I am not privy to how the current television broadcasting contracts shake out per country, but I would assume an exclusivity clause exists; this needs to be amended to something along the lines of, “exclusivity outside the official Formula 1 application/website/broadcasting-medium” (I will refer to this as application or app from now on, for simplicity).


This amendment would allow a country’s exclusive cable broadcaster to retain viewers not willing to access the application, be that for financial or knowledge constraints of leaving cable for internet-based viewing, and allow them an open playing field within the safety of their app.

Open Playing Field

I would very much like to see broadcasters competing for views within the application, be that country-locked or not. Sky F1’s relatively ad-free broadcasting could rival the ad-stricken NBC Sports for views. NBC Sports may hold a more trivial viewer’s attention where the Sky Sports broadcast would attract the viewer looking for more in-depth analysis (as their status-quo stands now).


We could also see new (indie?) broadcasters pop up to present the race to us.

With an open playing field, a broadcaster would have to pay a set amount per viewer per race (i.e. $1), and how they gained revenue would be up to them, be that through a subscription within the application, through advertising, or a balance of the two.

Obviously, better broadcasts would warrant a higher subscription cost, or better advertisers due to the increased traffic.


Regional Exclusivity

However, non-exclusivity within a region is not strictly necessary for this new model to work within the official Formula 1 app. A single broadcaster could easily establish tiers based on advertising content and still pay the same fee to Bernie for the broadcasting rights; this way, the broadcaster could rake in the money from viewers lost from exorbitant cable television pricing.

Here is an example of what I would like to see this new model evolve into:

Package Tier Cost


Current Example Broadcast

Free Monthly SubscriptionLackluster broadcast with far too many ads.NBC Sports
Low Monthly SubscriptionStraight World Feed broadcast-
Medium Monthly SubscriptionGreat broadcast with an occasional ad, but none that interrupt the raceSky Sports F1
High Monthly SubscriptionGreat broadcast with no ads, ever.Sky Sports F1 with no ads, ever.


  • Free Monthly Subscription ($0)

This is option is key in introducing new viewers to the sport as cable packages diminish, especially in America. Why would anyone pay a monthly subscription to something they aren’t yet passionate about?

  • Low Monthly Subscription ($5-10)

Formula 1 produces a fine world feed with enough information for fans to track the drivers’ progress themselves; why put commentary over that?


  • Medium Monthly Subscription ($15-20)

The choice I find most avid F1 viewers taking, counting myself among them.
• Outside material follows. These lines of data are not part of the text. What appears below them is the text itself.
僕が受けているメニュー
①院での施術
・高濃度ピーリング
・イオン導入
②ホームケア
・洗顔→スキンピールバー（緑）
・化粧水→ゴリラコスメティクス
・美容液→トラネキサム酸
I love the Sky broadcast, I just want it in HD.

  • High Monthly Subscription ($50-100)

Only dedicated F1 fans. In a world shifting to a hatred of advertising, this option needs to exist.


*Prices are just examples

Formula 1 is a fast sport and the boffins surrounding Bernie Ecclestone can’t be far away from looking this direction.


Can you tell I hate commercial interruptions yet?